### Input for this task
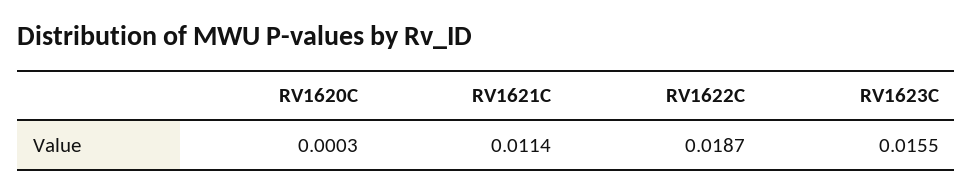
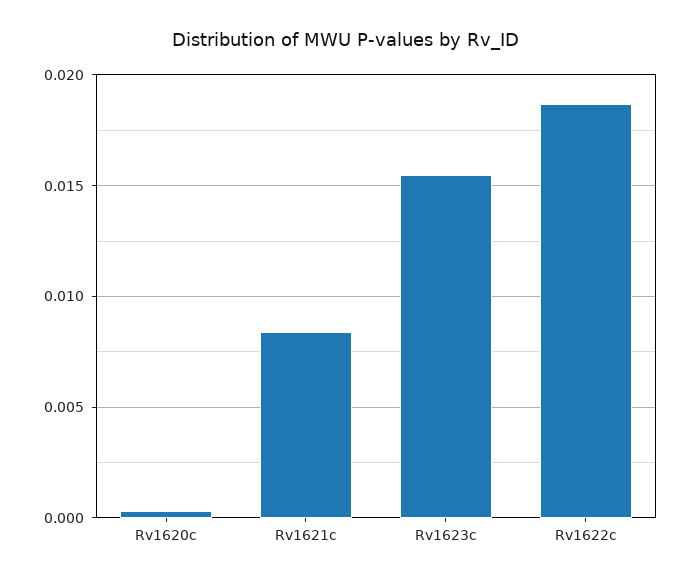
  {
    "RV1620C": 0.0003,
-   "RV1621C": 0.0114,
+   "RV1621C": 0.0085,
    "RV1622C": 0.0187,
    "RV1623C": 0.0155
  }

### Problem to solve
With the pictures dropped, write out all of the entries word for word.

### Answer section
  {
    "RV1620C": 0.0003,
-   "RV1621C": 0.0114,
+   "RV1621C": 0.0085,
    "RV1622C": 0.0187,
    "RV1623C": 0.0155
  }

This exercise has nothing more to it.